Some dog owners claim to be able to read the face of their cuddly canine like a book, but it’s completely possible they’re just projecting. New research suggests it’s not just their imagination, and that dogs really do switch on the puppy eyes —but only in the presence of a captive audience.
Research published in Scientific Reports shows that dogs make facial expressions in the presence of humans, and that it’s not something dogs do simply because they’re excited. In experiments conducted by researchers from the University of Portsmouth’s Dog Cognition Center, dogs oriented their faces in response to human attention, while exhibiting significantly fewer facial movements when presented with a doggie treat. The finding suggests that dogs use facial expressions to communicate with humans—a trait that may have emerged as a result of domestication.
And indeed, the most common facial expression observed in the experiment was the so-called “puppy dog eyes.” That’s the patented look where a dog, in order to make itself look all-the-more adorable, will raise its eyebrows and make its eyes look bigger. The extended tongue was another cutesy pose observed in the study.
For the experiment, the researchers tested two-dozen dogs of various breeds, all family pets, and ranging in age from one to 12 years old. Each dog was tied to a lead and placed about a meter away from a person (the stimulus). The dogs’ facial expressions were filmed by DogFACS, a coding system that measures the tiniest movements in facial expressions.
“We presented dogs with an experimental situation in which a human demonstrator was either attending to them or turned away, and varied whether she presented food or not,” the authors wrote in the study. “Dogs produced significantly more facial movements when the human was attentive than when she was not. The food, however, as a non-social but arousing stimulus, did not affect the dogs’ behaviour.”
“The findings appear to support evidence [that] dogs are sensitive to humans’ attention and that expressions are potentially active attempts to communicate, not simple emotional displays,” explained lead author Juliane Kaminski in a statement. Other mammals are known to make facial expressions, but this is the first evidence to show that dogs do it as a form of communication.
It’s possible that dogs acquired this capacity as a result of our 15,000-year-old symbiotic relationship. We may have actually bred this capacity into them, either deliberately or unconsciously. And in fact, a 2013 study showed that prospective dog owners were more likely to choose a dog with juvenile facial characteristics (i.e. pedomorphic facial expressions) than “older” looking dogs.
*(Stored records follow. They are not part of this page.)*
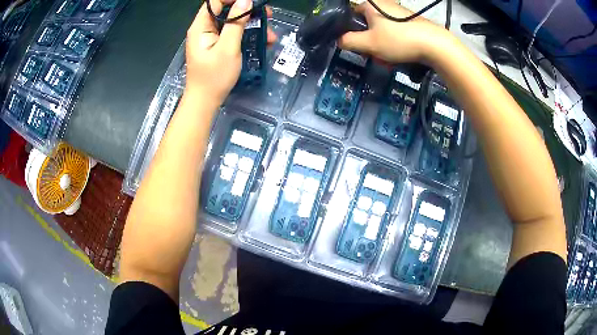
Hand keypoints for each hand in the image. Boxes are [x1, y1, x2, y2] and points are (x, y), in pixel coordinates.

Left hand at [185, 0, 276, 103]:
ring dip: (251, 26)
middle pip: (226, 10)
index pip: (215, 2)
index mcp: (201, 26)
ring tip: (270, 35)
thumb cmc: (214, 76)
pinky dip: (247, 36)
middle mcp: (204, 29)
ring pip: (232, 23)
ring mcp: (211, 38)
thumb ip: (235, 23)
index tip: (252, 2)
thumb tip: (245, 1)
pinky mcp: (217, 46)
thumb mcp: (228, 48)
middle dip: (248, 11)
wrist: (205, 101)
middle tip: (268, 15)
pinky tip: (262, 42)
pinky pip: (232, 34)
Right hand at [338, 0, 445, 63]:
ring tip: (389, 57)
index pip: (350, 14)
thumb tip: (339, 40)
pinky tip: (400, 53)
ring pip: (381, 29)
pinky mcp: (409, 20)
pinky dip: (394, 42)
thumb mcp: (369, 44)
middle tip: (374, 54)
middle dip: (368, 40)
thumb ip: (348, 41)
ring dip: (381, 44)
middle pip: (366, 23)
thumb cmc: (398, 40)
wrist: (435, 44)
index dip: (350, 31)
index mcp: (370, 4)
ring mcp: (398, 11)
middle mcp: (383, 4)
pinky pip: (394, 31)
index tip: (356, 45)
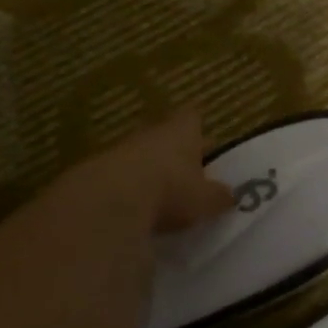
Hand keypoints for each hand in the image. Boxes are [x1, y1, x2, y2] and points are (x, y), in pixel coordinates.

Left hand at [81, 109, 234, 233]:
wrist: (110, 201)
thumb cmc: (171, 190)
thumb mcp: (205, 199)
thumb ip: (218, 196)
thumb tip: (230, 195)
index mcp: (181, 132)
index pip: (192, 118)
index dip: (198, 128)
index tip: (203, 140)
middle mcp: (151, 134)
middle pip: (165, 137)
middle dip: (175, 152)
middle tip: (187, 172)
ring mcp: (121, 151)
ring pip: (142, 156)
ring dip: (150, 172)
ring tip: (162, 195)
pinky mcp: (97, 174)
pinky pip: (121, 179)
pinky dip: (129, 190)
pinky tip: (137, 209)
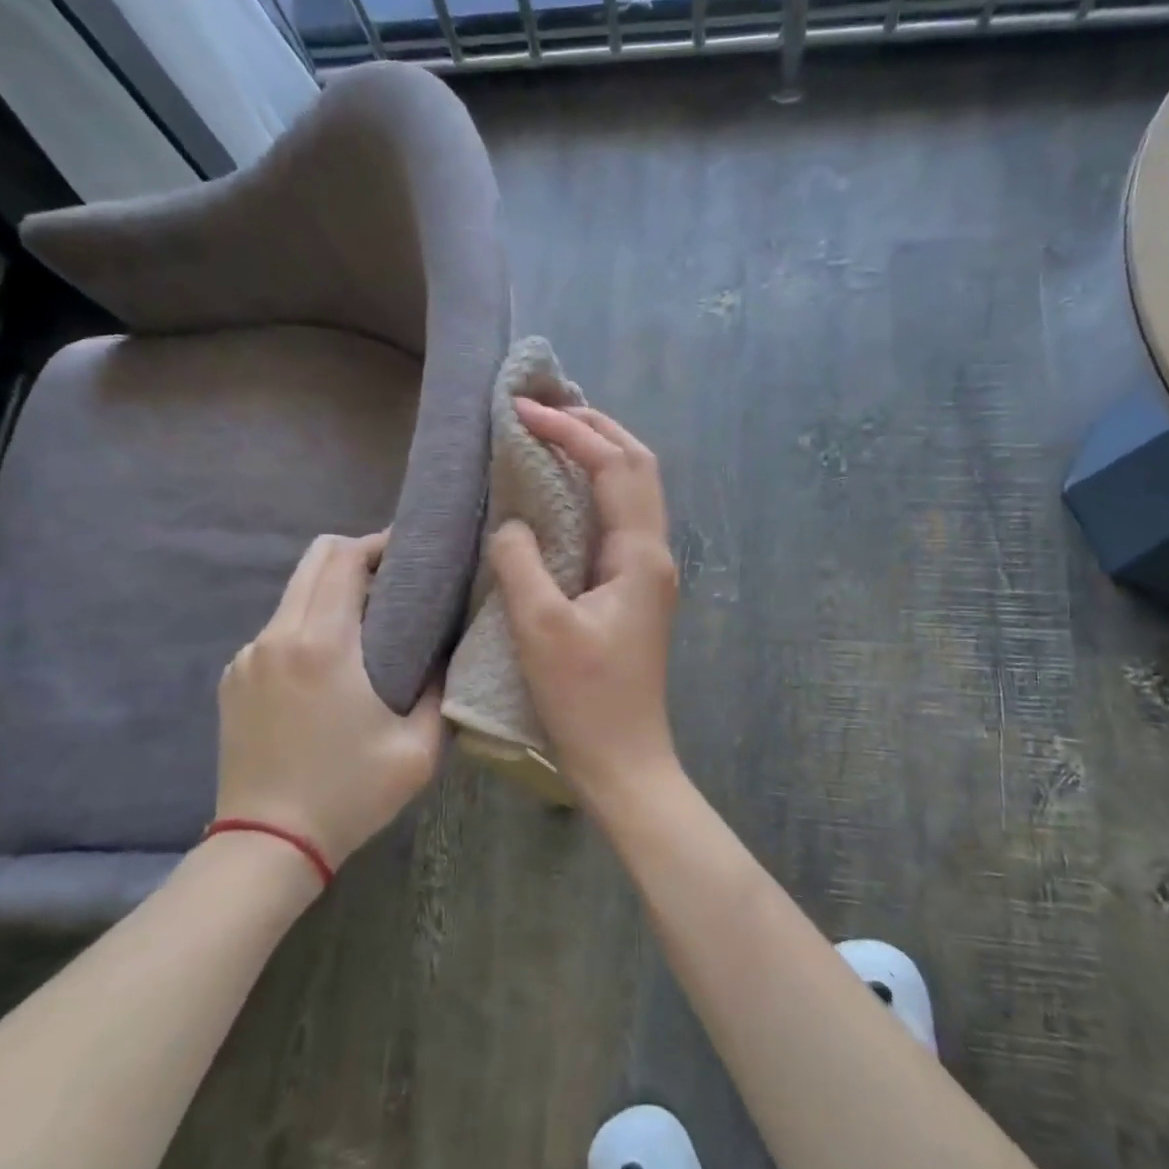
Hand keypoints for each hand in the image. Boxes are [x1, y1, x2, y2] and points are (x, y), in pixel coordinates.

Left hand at [217, 532, 442, 867]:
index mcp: (323, 645)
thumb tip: (443, 653)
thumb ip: (439, 690)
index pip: (343, 559)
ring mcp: (247, 657)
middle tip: (393, 579)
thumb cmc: (349, 794)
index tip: (409, 551)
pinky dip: (307, 626)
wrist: (267, 845)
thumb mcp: (418, 749)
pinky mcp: (232, 678)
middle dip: (355, 556)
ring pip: (293, 594)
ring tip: (366, 621)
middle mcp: (277, 636)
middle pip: (313, 561)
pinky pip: (276, 630)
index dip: (377, 543)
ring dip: (330, 592)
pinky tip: (328, 664)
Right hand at [488, 401, 679, 799]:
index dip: (571, 431)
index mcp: (639, 556)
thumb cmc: (584, 698)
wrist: (624, 761)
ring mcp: (648, 573)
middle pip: (638, 467)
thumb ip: (521, 562)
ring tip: (558, 433)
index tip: (523, 411)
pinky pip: (618, 521)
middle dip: (597, 429)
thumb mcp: (540, 627)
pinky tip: (564, 494)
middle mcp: (654, 554)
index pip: (613, 467)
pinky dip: (595, 491)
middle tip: (549, 407)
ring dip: (601, 455)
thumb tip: (514, 523)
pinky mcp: (634, 591)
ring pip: (633, 492)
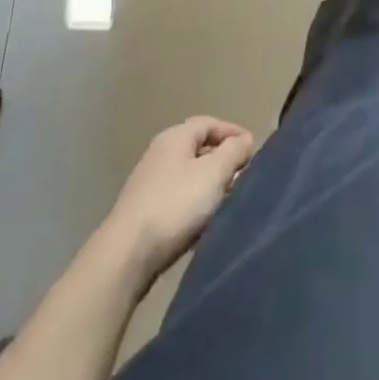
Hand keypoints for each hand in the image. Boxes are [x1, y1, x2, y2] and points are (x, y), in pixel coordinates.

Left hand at [103, 117, 255, 278]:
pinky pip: (177, 198)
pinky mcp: (142, 212)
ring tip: (227, 201)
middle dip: (222, 161)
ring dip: (209, 185)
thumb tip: (245, 140)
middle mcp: (159, 154)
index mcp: (175, 137)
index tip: (252, 149)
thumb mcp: (214, 173)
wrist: (125, 255)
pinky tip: (202, 222)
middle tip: (242, 176)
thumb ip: (234, 152)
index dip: (232, 132)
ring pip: (188, 176)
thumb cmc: (175, 204)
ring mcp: (148, 183)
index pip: (209, 123)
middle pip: (198, 149)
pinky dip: (194, 204)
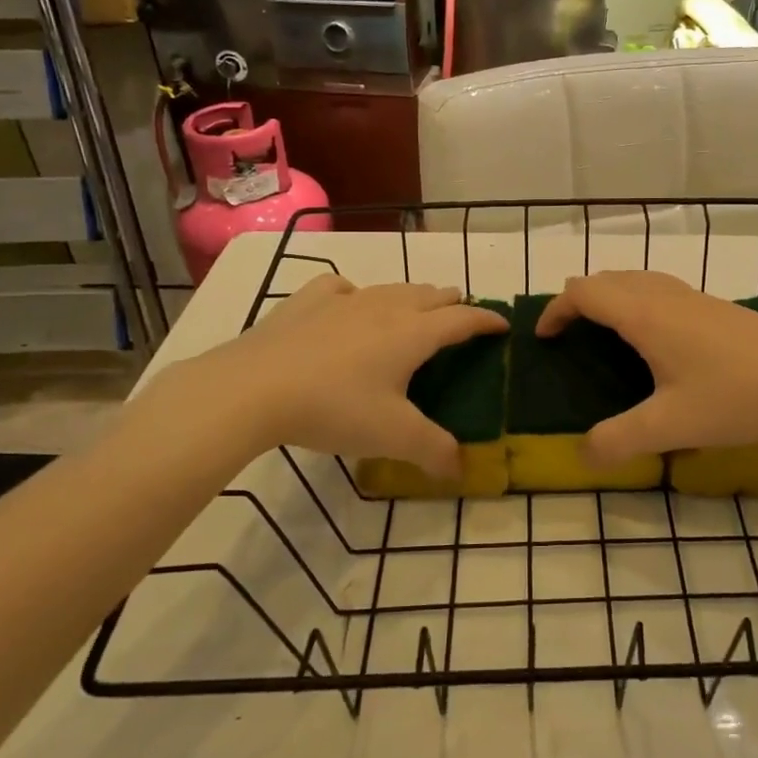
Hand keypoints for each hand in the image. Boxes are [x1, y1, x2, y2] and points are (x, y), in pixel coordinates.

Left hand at [137, 275, 507, 475]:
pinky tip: (348, 303)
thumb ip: (433, 451)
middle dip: (452, 303)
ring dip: (412, 296)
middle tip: (461, 316)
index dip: (487, 320)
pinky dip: (356, 294)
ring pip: (391, 288)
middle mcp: (385, 308)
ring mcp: (343, 301)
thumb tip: (461, 469)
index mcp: (413, 334)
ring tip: (416, 308)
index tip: (503, 324)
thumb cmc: (334, 408)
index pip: (462, 319)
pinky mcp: (307, 303)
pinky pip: (341, 288)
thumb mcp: (392, 437)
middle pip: (430, 295)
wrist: (253, 389)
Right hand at [535, 271, 757, 464]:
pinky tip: (656, 340)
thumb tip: (582, 456)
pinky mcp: (715, 307)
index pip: (583, 292)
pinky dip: (637, 301)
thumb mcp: (670, 426)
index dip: (556, 310)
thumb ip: (619, 441)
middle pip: (607, 278)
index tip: (543, 338)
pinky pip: (660, 290)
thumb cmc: (735, 396)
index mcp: (644, 314)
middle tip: (569, 337)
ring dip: (610, 297)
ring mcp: (693, 297)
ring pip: (636, 280)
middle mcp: (663, 295)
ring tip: (605, 334)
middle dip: (579, 300)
That said, it’s also possible that dogs have retained their ability to make facial expressions since their days as wild animals. A comparative analysis with modern wolves would seem to be in order.
Further, this study doesn’t tell us if dogs are voluntarily or unconsciously altering their faces in response to human attention. It could be a direct attempt to communicate, or it could be an instinctive reaction when in the presence of an attentive human. It also doesn’t mean that dogs are capable of understanding or empathizing with a person’s emotional state. We know that dogs can smell fear in a human (and then get scared, too), so it’s possible that they can, but further evidence will be required to suss this out.
In the meantime, enjoy that puppy dog look, and know it’s probably meant for you.